MASTG-TEST-0284: Incorrect SSL Error Handling in WebViews

Overview

This test evaluates whether an Android app has WebViews that ignore SSL/TLS certificate errors by overriding the onReceivedSslError(...) method without proper validation.

The method onReceivedSslError(...) is triggered when a WebView encounters an SSL certificate error while loading a page. By default, the WebView cancels the request to protect users from insecure connections. Overriding this method and calling SslErrorHandler.proceed() without proper validation disables these protection.

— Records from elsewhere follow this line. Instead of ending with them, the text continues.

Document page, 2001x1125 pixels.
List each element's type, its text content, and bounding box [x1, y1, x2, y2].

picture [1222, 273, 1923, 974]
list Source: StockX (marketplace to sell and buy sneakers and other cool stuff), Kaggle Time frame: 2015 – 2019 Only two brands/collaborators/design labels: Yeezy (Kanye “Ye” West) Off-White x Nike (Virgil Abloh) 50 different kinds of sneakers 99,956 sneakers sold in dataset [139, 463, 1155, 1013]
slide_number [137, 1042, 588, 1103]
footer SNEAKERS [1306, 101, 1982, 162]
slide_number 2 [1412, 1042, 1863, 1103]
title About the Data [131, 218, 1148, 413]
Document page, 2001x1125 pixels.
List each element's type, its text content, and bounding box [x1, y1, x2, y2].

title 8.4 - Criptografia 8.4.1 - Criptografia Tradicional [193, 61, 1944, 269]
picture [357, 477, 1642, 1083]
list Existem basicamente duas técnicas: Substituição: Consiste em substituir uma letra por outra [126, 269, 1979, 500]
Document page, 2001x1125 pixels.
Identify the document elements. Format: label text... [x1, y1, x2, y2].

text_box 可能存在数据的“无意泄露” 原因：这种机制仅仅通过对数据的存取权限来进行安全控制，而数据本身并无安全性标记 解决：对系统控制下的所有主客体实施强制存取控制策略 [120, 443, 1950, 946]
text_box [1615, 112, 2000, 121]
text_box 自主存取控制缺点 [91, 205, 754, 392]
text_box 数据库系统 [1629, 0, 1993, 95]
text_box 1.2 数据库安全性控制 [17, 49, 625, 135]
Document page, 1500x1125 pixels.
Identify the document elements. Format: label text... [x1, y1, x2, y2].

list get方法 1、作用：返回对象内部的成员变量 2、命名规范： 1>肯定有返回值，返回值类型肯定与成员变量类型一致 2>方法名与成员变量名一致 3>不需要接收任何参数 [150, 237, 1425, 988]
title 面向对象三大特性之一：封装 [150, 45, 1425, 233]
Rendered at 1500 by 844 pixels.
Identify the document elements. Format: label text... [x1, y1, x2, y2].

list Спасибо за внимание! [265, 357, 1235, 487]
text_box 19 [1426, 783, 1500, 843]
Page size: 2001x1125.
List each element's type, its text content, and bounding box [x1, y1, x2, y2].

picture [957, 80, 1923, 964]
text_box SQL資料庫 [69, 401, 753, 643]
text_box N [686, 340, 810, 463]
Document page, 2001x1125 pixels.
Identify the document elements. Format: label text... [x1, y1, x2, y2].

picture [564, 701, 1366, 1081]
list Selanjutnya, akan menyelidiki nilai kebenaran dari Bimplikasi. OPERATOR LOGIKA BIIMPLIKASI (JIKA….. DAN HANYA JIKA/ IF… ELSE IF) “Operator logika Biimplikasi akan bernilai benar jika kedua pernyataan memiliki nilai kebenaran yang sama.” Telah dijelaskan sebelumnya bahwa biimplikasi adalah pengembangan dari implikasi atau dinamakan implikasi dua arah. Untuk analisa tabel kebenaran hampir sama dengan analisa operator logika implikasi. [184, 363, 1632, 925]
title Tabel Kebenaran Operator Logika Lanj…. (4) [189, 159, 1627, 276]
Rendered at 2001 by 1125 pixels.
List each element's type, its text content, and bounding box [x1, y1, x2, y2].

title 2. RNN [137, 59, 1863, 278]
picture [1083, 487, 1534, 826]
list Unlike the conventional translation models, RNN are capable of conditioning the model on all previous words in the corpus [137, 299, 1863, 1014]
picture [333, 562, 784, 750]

This effectively bypasses SSL certificate checks in the WebView, exposing the app to MITM attacks using invalid, expired, or self-signed certificates.

Steps

  1. Reverse engineer the app ( Decompiling Java Code).
  2. Inspect the source code and run a static analysis ( Static Analysis on Android) tool and look for all usages of onReceivedSslError(...).

Observation

The output contains a list of locations where onReceivedSslError(...) that includes a proceed() is used without exception handling that properly handles SSL errors.

Evaluation

The test fails if onReceivedSslError(...) is overridden and certificate errors are ignored without proper validation or user involvement.

This includes cases such as:

  • Unconditionally accepting SSL errors: calling proceed() without checking the nature of the error.
  • Relying only on primary error code: using getPrimaryError() for decision-making, such as proceeding if the primary error is not SSL_UNTRUSTED, which may overlook additional errors in the chain.
  • Suppressing exceptions silently: catching exceptions in onReceivedSslError(...) without calling cancel(), which allows the connection to continue silently.

According to official Android guidance, apps should never call proceed() in response to SSL errors. The correct behavior is to cancel the request to protect users from potentially insecure connections. User prompts are also discouraged, as users cannot reliably evaluate SSL issues.

When testing using automated tools, you will need to inspect all the reported locations in the reverse-engineered code to confirm the incorrect implementation ( Reviewing Decompiled Java Code).